━━━ Data provided

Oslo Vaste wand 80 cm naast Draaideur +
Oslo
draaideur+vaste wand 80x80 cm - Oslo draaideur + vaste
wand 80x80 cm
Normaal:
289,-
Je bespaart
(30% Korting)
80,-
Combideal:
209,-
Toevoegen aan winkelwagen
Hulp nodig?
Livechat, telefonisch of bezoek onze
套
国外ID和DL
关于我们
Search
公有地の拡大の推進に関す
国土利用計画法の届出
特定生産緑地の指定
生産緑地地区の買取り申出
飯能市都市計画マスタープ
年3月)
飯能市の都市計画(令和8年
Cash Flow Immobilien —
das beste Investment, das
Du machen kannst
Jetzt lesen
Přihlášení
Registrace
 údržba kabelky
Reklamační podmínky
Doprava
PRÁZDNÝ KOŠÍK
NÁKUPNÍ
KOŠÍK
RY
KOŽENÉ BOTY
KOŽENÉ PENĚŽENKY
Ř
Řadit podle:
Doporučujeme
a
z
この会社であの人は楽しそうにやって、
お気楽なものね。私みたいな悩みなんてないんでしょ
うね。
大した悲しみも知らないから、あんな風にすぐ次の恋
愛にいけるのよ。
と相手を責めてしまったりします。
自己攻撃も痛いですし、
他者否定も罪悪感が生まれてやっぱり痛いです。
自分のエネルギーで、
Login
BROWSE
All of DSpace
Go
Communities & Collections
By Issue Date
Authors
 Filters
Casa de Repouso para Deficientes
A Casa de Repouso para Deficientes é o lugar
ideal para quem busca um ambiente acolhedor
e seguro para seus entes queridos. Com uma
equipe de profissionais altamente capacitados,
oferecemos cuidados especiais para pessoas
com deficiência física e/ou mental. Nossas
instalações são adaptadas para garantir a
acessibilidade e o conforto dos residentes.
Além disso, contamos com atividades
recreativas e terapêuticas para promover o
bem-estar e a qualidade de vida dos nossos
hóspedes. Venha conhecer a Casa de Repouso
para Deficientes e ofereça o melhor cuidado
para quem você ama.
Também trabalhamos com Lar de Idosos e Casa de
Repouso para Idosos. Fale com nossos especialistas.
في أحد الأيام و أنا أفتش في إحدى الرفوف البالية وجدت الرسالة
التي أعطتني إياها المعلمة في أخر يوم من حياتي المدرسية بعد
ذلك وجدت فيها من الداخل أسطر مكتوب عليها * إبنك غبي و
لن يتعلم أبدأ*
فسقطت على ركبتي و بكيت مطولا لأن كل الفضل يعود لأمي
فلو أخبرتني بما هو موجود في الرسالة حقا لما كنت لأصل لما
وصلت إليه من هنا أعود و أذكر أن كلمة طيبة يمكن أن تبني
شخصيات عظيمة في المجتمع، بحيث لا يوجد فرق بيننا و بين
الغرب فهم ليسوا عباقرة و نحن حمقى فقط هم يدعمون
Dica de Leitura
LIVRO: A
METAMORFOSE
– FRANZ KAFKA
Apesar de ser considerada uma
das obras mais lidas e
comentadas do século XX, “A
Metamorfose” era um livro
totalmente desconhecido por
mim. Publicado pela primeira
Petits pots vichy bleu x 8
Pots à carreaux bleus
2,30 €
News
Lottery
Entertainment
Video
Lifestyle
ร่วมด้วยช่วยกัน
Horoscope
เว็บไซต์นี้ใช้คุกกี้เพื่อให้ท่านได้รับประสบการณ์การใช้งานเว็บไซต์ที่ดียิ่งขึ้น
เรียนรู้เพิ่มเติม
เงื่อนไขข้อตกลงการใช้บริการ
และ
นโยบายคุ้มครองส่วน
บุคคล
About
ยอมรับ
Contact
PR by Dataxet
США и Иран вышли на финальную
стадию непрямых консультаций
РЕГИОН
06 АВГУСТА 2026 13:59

━━━━━━

Reproduce the listing above line for line, keeping every character and line break unchanged.

• **Result for this exercise**
Oslo Vaste wand 80 cm naast Draaideur +
Oslo
draaideur+vaste wand 80x80 cm - Oslo draaideur + vaste
wand 80x80 cm
Normaal:
289,-
Je bespaart
(30% Korting)
80,-
Combideal:
209,-
Toevoegen aan winkelwagen
Hulp nodig?
Livechat, telefonisch of bezoek onze
套
国外ID和DL
关于我们
Search
公有地の拡大の推進に関す
国土利用計画法の届出
特定生産緑地の指定
生産緑地地区の買取り申出
飯能市都市計画マスタープ
年3月)
飯能市の都市計画(令和8年
Cash Flow Immobilien —
das beste Investment, das
Du machen kannst
Jetzt lesen
Přihlášení
Registrace
 údržba kabelky
Reklamační podmínky
Doprava
PRÁZDNÝ KOŠÍK
NÁKUPNÍ
KOŠÍK
RY
KOŽENÉ BOTY
KOŽENÉ PENĚŽENKY
Ř
Řadit podle:
Doporučujeme
a
z
この会社であの人は楽しそうにやって、
お気楽なものね。私みたいな悩みなんてないんでしょ
うね。
大した悲しみも知らないから、あんな風にすぐ次の恋
愛にいけるのよ。
と相手を責めてしまったりします。
自己攻撃も痛いですし、
他者否定も罪悪感が生まれてやっぱり痛いです。
自分のエネルギーで、
Login
BROWSE
All of DSpace
Go
Communities & Collections
By Issue Date
Authors
 Filters
Casa de Repouso para Deficientes
A Casa de Repouso para Deficientes é o lugar
ideal para quem busca um ambiente acolhedor
e seguro para seus entes queridos. Com uma
equipe de profissionais altamente capacitados,
oferecemos cuidados especiais para pessoas
com deficiência física e/ou mental. Nossas
instalações são adaptadas para garantir a
acessibilidade e o conforto dos residentes.
Além disso, contamos com atividades
recreativas e terapêuticas para promover o
bem-estar e a qualidade de vida dos nossos
hóspedes. Venha conhecer a Casa de Repouso
para Deficientes e ofereça o melhor cuidado
para quem você ama.
Também trabalhamos com Lar de Idosos e Casa de
Repouso para Idosos. Fale com nossos especialistas.
في أحد الأيام و أنا أفتش في إحدى الرفوف البالية وجدت الرسالة
التي أعطتني إياها المعلمة في أخر يوم من حياتي المدرسية بعد
ذلك وجدت فيها من الداخل أسطر مكتوب عليها * إبنك غبي و
لن يتعلم أبدأ*
فسقطت على ركبتي و بكيت مطولا لأن كل الفضل يعود لأمي
فلو أخبرتني بما هو موجود في الرسالة حقا لما كنت لأصل لما
وصلت إليه من هنا أعود و أذكر أن كلمة طيبة يمكن أن تبني
شخصيات عظيمة في المجتمع، بحيث لا يوجد فرق بيننا و بين
الغرب فهم ليسوا عباقرة و نحن حمقى فقط هم يدعمون
Dica de Leitura
LIVRO: A
METAMORFOSE
– FRANZ KAFKA
Apesar de ser considerada uma
das obras mais lidas e
comentadas do século XX, “A
Metamorfose” era um livro
totalmente desconhecido por
mim. Publicado pela primeira
Petits pots vichy bleu x 8
Pots à carreaux bleus
2,30 €
News
Lottery
Entertainment
Video
Lifestyle
ร่วมด้วยช่วยกัน
Horoscope
เว็บไซต์นี้ใช้คุกกี้เพื่อให้ท่านได้รับประสบการณ์การใช้งานเว็บไซต์ที่ดียิ่งขึ้น
เรียนรู้เพิ่มเติม
เงื่อนไขข้อตกลงการใช้บริการ
และ
นโยบายคุ้มครองส่วน
บุคคล
About
ยอมรับ
Contact
PR by Dataxet
США и Иран вышли на финальную
стадию непрямых консультаций
РЕГИОН
06 АВГУСТА 2026 13:59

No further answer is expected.